*ПОРЯДОК РАБОТЫ 1:*
Ответьте по тексту о Елизавете в Байонне:
(a) Кто, по словам испанского посла, сопровождал королеву Испании к заутрене?
(b) Во сколько Карлу обошлось устройство фонтана вина?
(c) До какого времени продолжился праздник после пасторального балета?
*ПОРЯДОК РАБОТЫ 2:* Допишите продолжение текста о Елизавете в Байонне, начиная после его последнего предложения.

*ТЕКСТОВЫЙ БЛОК:*
В другом послании испанский посол одобрительно отзывается о примере, поданном французскому двору, столь непристойному в нравах, поведением королевы Испании, которая, по его словам, каждое утро отправлялась пешком в сопровождении главной камеристки и дворецкого, чтобы послушать заутреню в кафедральном соборе, который находился недалеко от её жилища.
24 июня Елизавета была приглашена на праздник шампанского на красивом лугу неподалёку от Байонны, в котором приняла участие только королевская семья. Все расположились под старым дубом, ветви которого были сплетены в виде беседки. Из корня дерева вырывался фонтан вина, устройство которого обошлось Карлу в сумму четыреста ливров. На следующий день католическая королева стала свидетельницей грандиозного пасторального балета, поставленного Екатериной Медичи на островке недалеко от моста в Байонне. Маскарад был исполнен так превосходно, а способности французских дам и кавалеров, танцевавших в балете, были сочтены испанским двором настолько удивительными, что праздник продолжился до полуночи.
Во всё время своего пребывания в Байонне Елизавета изъявляла живейшее удовольствие от встречи с соотечественниками.
– Она выказывала себя одинаково весёлой, заботливой и фамильярной с дамами и девицами двора, будто была девочкой, вернувшейся в отчий дом и с любопытством расспрашивающей о всяческих новостях (о тех, кто отсутствовал или вышел замуж), – писал Брантом. – Словом, она была очень любознательна. Точно так же вела она себя с дворянами и придворными и, часто спрашивая о тех, кто был в её время при дворе, говорила так: «Тот-то или такая-то в моё время были при дворе; я их прекрасно помню; а вот тех-то там не было вовсе, и я желаю их непременно повидать и познакомиться». Наконец, она удовлетворила всех.

*ИМЕЮЩИЕСЯ ДАННЫЕ:*
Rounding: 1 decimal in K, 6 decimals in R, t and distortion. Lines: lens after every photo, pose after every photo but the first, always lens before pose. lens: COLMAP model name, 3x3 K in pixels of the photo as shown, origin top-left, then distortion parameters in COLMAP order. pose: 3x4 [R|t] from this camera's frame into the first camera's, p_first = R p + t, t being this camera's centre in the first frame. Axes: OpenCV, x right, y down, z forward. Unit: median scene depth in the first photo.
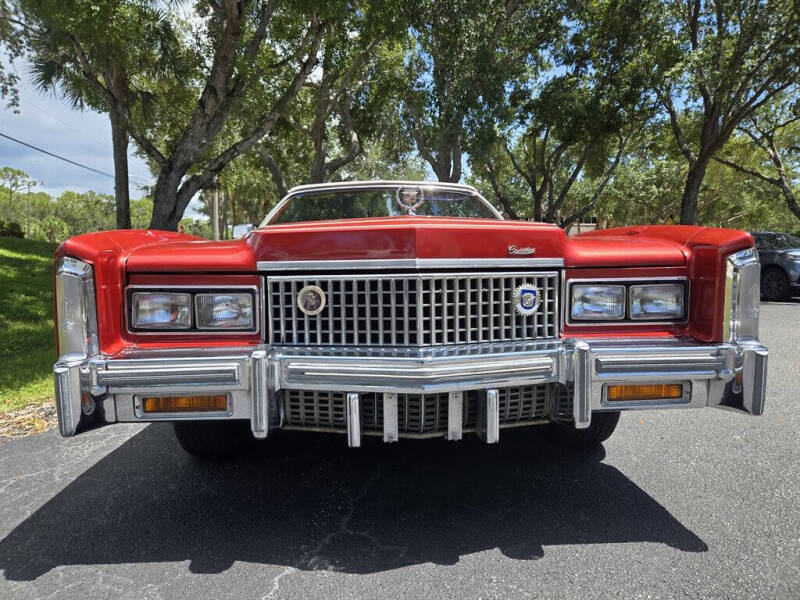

*ОЖИДАЕМЫЙ ОТВЕТ 1:*
(a) Главная камеристка и дворецкий.
(b) Четыреста ливров.
(c) До полуночи.

*ОЖИДАЕМЫЙ ОТВЕТ 2:*
Среди обменов дарами, балов, турниров, театральных представлений и потешных баталий зрителям больше всего запомнилось зрелище, устроенное Екатериной 26 июня на реке Бидассоа. После пикника на берегу, участники которого были наряжены пастухами и пастушками, Карл взошёл на борт баржи, замаскированной под плавучую крепость. Когда остальные гости заняли места на своих богато разукрашенных баржах, откуда ни возьмись, выплыл гигантский искусно изготовленный «кит», который был атакован «рыбаками». Как только из ран (дыр) огромного исполина хлынули фонтаны красного вина, к нему устремилась громадная рукотворная черепаха, на которой стояли, трубя, шесть тритонов. Два морских бога, Нептун и Арион, всплыли на поверхность: их везли колесницы, запряжённые морскими коньками и дельфинами. В конце этого экстравагантного представления три русалки обворожительными голосами стали славить Францию и Испанию.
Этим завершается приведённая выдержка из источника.